**DATA IN THIS EXERCISE:**
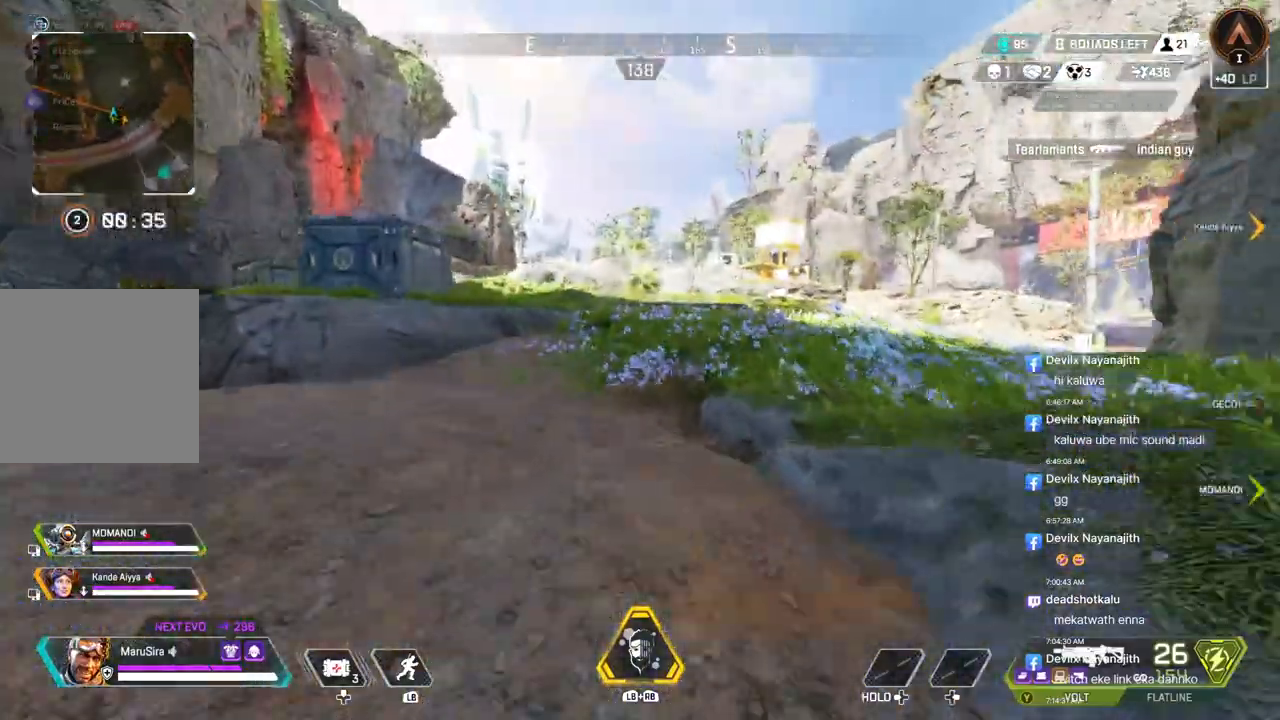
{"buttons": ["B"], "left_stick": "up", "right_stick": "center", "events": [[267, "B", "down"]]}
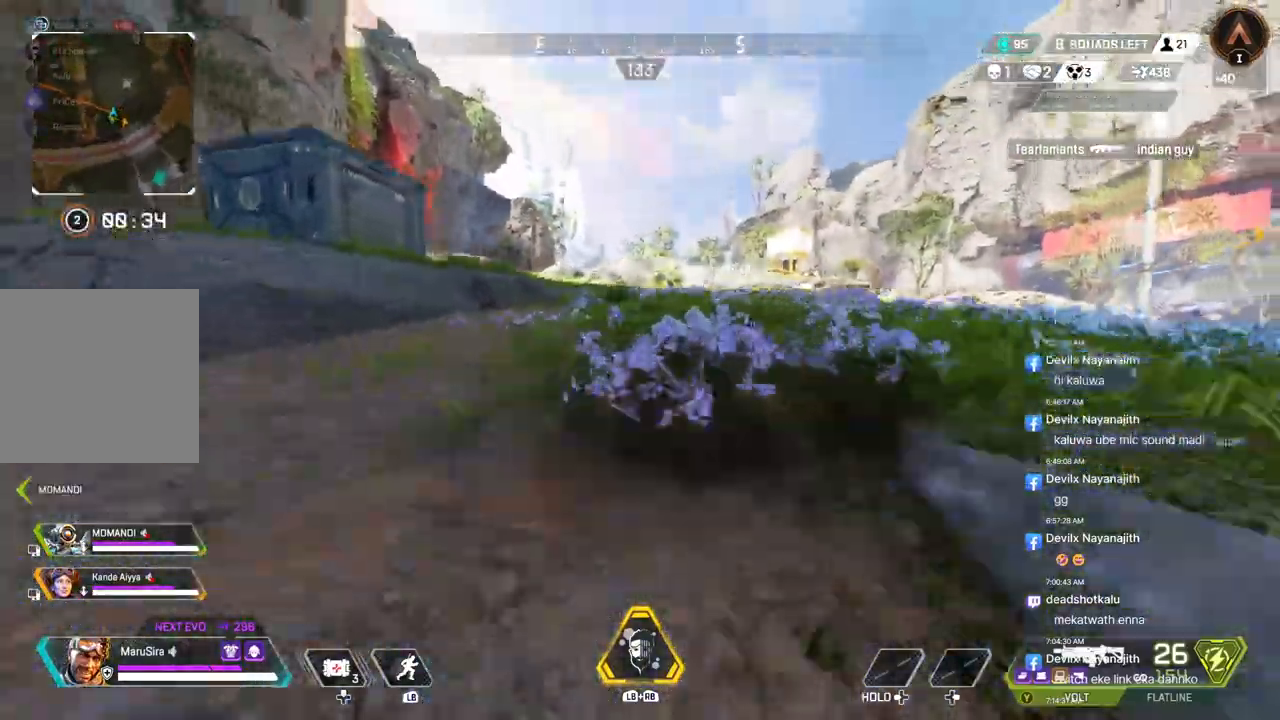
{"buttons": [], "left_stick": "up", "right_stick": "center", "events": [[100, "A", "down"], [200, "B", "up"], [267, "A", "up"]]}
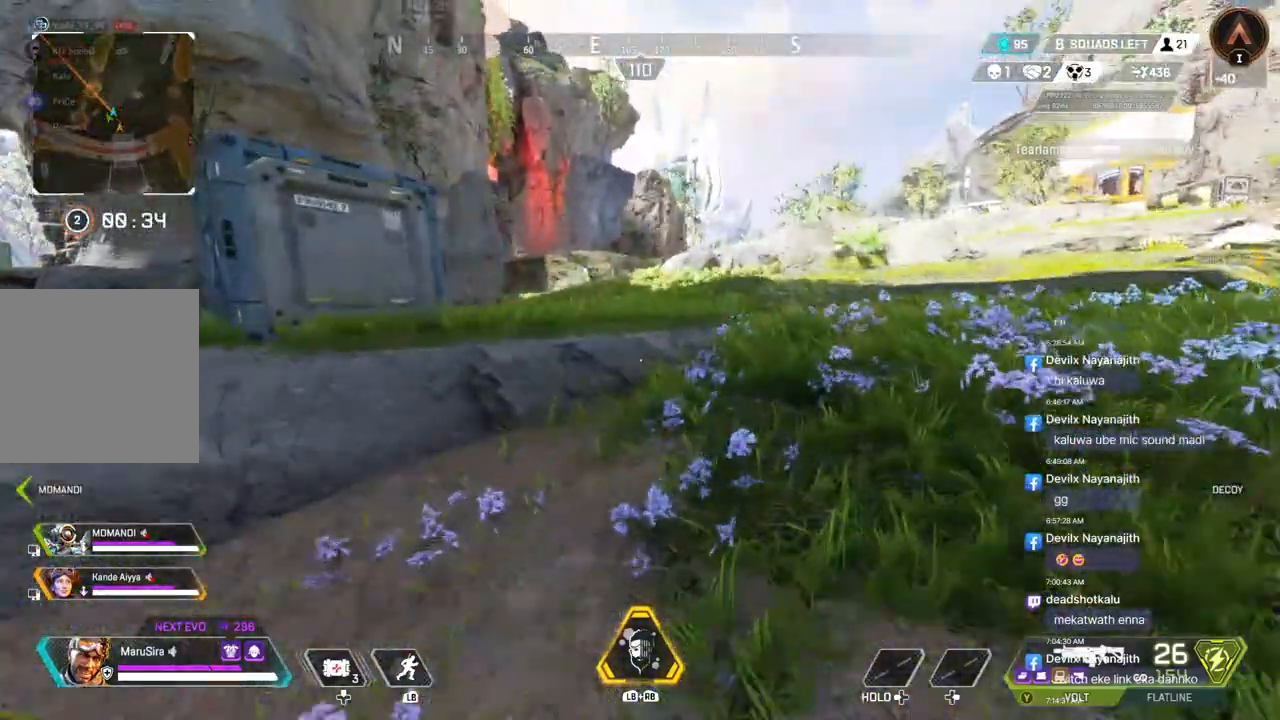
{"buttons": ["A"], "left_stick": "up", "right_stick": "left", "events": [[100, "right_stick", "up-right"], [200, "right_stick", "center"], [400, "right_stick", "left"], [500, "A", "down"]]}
...
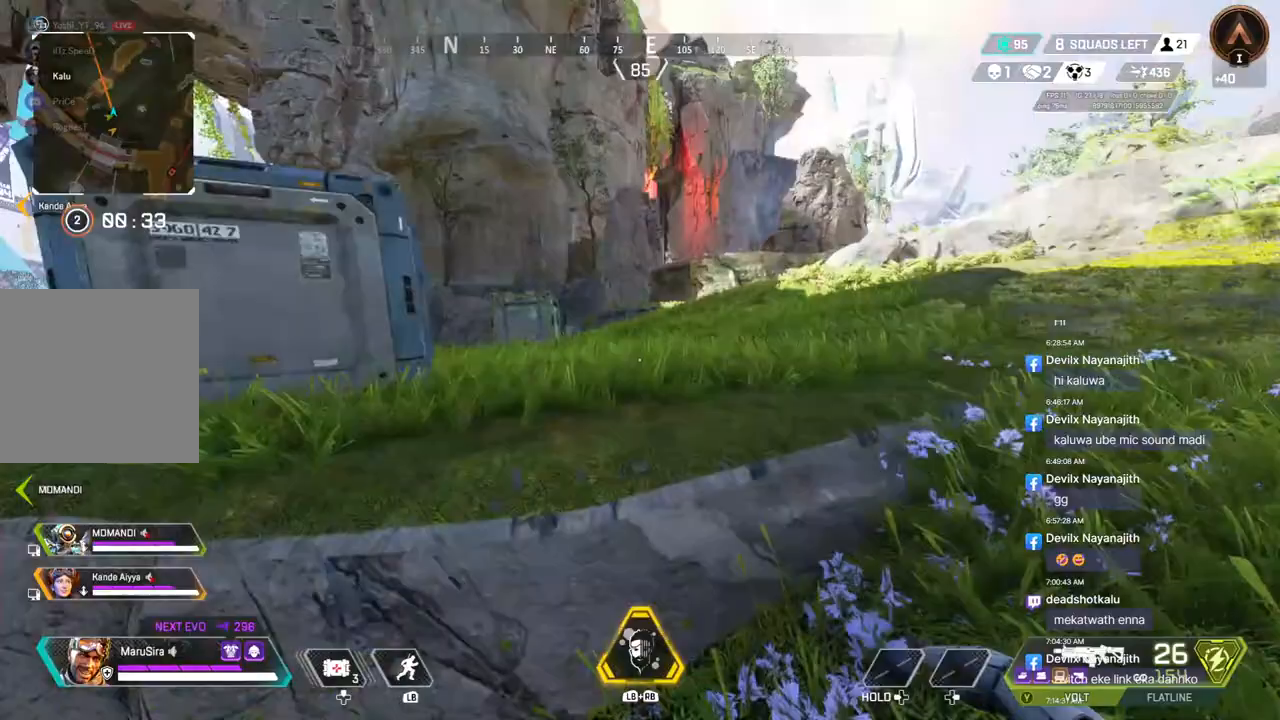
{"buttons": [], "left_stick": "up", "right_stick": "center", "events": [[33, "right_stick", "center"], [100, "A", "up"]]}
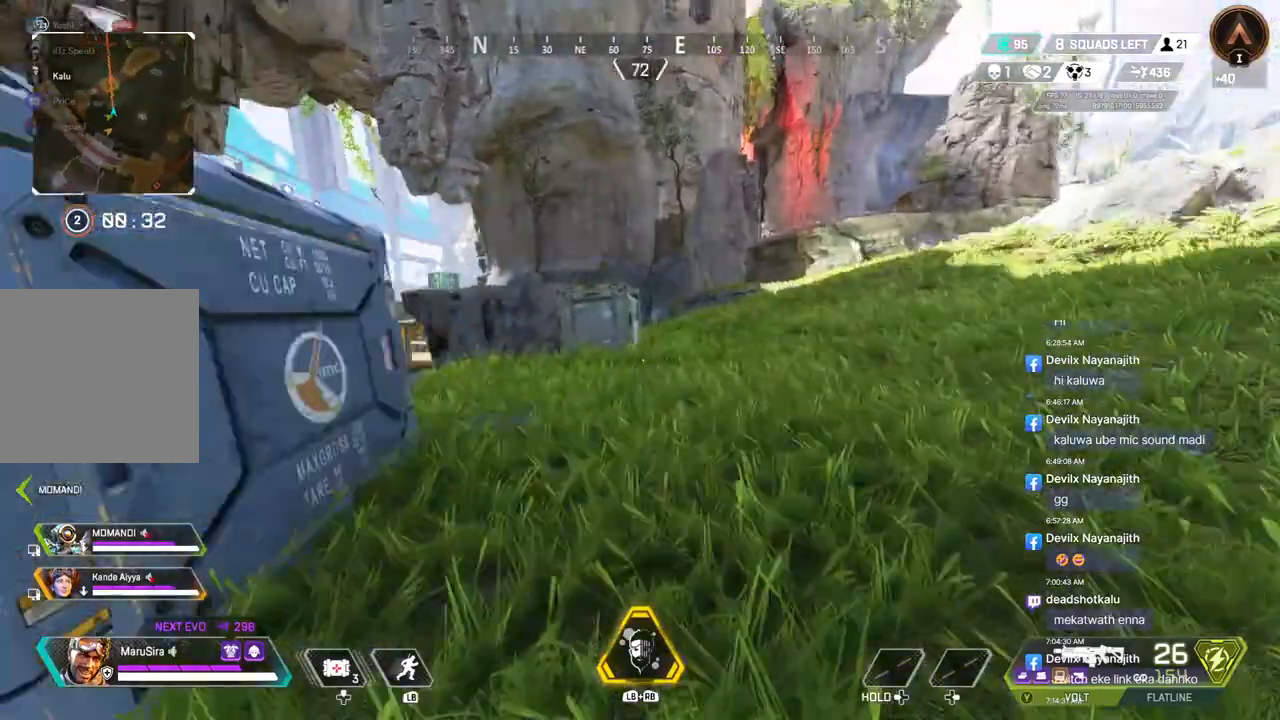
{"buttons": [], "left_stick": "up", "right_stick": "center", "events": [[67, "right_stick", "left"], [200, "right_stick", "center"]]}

**ASSIGNMENT:** List all lines above in which the string "down" appears.

**WRITTEN SOLUTION:**
{"buttons": ["B"], "left_stick": "up", "right_stick": "center", "events": [[267, "B", "down"]]}
{"buttons": [], "left_stick": "up", "right_stick": "center", "events": [[100, "A", "down"], [200, "B", "up"], [267, "A", "up"]]}
{"buttons": ["A"], "left_stick": "up", "right_stick": "left", "events": [[100, "right_stick", "up-right"], [200, "right_stick", "center"], [400, "right_stick", "left"], [500, "A", "down"]]}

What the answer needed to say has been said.